Comic books read today (6/10/13)

I read six comic books today:

WEST COAST AVENGERS #27 – I am a huge fan of Steve Englehart’s writing, but the mid-’80s was not his best period, and this WCA series is sometimes more interesting for its weirdness and unintentional humor than its actual quality. This issue has some effective characterization, which is one of Englehart’s strong suits, but is hampered by an excessive focus on the rather uninteresting villains, Zodiac, and by a needlessly complicated plot that involves both Hawkeye and Tigra being kidnapped and replaced by Zodiac members. The artwork by Al Milgrom is serviceable but very boring.

JLA #34 – This is an excellent issue of the series that made Grant Morrison a superstar. This story involves the JLA dealing with a jailbreak in a supervillain prison, and one of its strong points is its presentation of JLA members from the perspective of one of the minor villains involved. Morrison effectively shows how for the villains, Batman and even Aquaman are truly terrifying figures. I don’t like Howard Porter’s draftsmanship, but I realize now that he was a good choice as the artist on this series because he effectively communicates the epic scale on which the stories are taking place.

AMAZING SPIDER-MAN #134 — It seems to be fashionable to make fun of Gerry Conway’s writing, but I really like his Spider-Man, which also featured brilliant artwork by Andru and Esposito. This issue features kind of a dumb story in which the Tarantula hijacks a harbor boat (along with his henchmen Juan and “Hildago,” which I guess is a misspelling for Hidalgo, although that’s not a name). However, the story is redeemed by some nice characterization and character interaction. This issue is notable because it’s the second appearance of the Punisher, though only in a one-panel cameo.
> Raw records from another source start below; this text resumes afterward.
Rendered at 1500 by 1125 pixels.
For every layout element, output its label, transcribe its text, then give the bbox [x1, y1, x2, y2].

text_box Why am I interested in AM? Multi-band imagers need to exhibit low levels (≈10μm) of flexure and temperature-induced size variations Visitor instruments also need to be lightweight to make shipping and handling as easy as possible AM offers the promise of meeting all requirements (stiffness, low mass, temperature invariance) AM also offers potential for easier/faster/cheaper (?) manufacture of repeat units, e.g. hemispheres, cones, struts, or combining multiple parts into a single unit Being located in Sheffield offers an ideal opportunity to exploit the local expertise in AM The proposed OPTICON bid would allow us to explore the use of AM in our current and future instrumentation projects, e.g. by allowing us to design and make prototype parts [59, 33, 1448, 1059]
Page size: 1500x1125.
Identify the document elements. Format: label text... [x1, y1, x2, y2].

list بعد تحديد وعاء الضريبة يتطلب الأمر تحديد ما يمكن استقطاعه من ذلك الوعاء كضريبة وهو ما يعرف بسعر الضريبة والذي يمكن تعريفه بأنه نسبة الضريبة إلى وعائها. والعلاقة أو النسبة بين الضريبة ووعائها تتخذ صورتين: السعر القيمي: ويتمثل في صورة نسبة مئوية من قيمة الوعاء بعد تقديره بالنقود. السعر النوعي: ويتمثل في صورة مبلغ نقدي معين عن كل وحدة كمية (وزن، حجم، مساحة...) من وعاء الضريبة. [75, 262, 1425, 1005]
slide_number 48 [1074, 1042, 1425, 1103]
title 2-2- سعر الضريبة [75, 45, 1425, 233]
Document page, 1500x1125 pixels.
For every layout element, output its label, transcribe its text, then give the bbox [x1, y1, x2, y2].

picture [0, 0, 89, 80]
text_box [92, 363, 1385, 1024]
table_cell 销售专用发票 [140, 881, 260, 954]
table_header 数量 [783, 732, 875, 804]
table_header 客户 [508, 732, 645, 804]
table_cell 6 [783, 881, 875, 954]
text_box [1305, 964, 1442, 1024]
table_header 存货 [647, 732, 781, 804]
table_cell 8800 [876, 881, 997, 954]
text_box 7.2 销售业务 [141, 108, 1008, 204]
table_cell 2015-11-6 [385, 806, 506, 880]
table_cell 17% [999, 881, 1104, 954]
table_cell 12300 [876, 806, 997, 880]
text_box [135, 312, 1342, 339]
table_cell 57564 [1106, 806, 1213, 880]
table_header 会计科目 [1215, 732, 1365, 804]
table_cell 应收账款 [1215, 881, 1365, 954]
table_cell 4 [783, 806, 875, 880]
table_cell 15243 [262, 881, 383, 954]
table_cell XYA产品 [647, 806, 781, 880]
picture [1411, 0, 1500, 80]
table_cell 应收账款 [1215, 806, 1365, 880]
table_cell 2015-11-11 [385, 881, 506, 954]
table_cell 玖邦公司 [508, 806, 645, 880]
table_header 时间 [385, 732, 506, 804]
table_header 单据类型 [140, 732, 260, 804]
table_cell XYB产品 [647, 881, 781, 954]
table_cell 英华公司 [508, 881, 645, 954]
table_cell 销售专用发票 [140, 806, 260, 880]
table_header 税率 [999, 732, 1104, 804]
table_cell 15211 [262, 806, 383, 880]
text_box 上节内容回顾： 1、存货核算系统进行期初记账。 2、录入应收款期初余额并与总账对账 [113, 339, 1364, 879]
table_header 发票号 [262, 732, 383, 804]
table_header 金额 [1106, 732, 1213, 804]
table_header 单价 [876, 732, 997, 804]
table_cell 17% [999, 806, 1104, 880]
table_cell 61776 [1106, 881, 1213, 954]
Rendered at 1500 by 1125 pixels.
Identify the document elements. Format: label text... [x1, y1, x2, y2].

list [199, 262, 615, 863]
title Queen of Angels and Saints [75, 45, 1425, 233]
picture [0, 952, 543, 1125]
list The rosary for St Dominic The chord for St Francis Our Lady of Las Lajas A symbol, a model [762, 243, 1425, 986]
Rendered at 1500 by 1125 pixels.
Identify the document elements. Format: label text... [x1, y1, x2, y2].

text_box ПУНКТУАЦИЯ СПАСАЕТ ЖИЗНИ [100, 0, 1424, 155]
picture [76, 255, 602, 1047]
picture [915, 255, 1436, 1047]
TECH JACKET #5 — Apparently Robert Kirkman started this series and Invincible at the same time, but chose to cancel Tech Jacket because Invincible was selling better, and no wonder. This issue is an extreme example of decompressed storytelling: practically nothing happens in the entire issue, almost every panel contains only one line of dialogue, numerous panels and entire panels are wasted on showing things that could be dealt with in one panel: e.g. the artist, E.J. Su, takes two pages to depict the hero falling asleep and then being awakened by intruders. This comic also features some egregious abuse of repeated panels — e.g. in the sequence just mentioned, the same panel of the hero lying in bed is repeated six times. I suppose the artist, E.J. Su, was trying to employ a manga-influenced style of storytelling, but that doesn’t really work in a 22-page monthly comic. Overall, this issue was much less interesting than the Invincible stories in which Tech Jacket made guest appearances.

ORION #19 — This series is possibly the best work of Walt Simonson’s post-Thor career and this issue was excellent, despite being part of the Joker: Last Laugh crossover. The story involves both epic Kirbyesque action sequences and a touching sequence in which Orion is nursed back to health by a bum living in an alley, whom he then protects from mobsters. There is also a backup story with art by Eddie Campbell, which is only interesting as a curiosity.

SNARKED #0 — This may have been my favorite comic of the six. Roger Langridge’s artwork is spectacular, with all kinds of subtle visual puns, and he tells a hilarious story which is clearly heavily influenced by Lewis Carroll. This comic actually inspired me to read both “The Walrus and the Carpenter” and “The Hunting of the Snark” for the first time (shameful, I know). I have several other issues of this series which I bought about a year ago and have not yet gotten around to, and I look forward to reading them and discussing them here.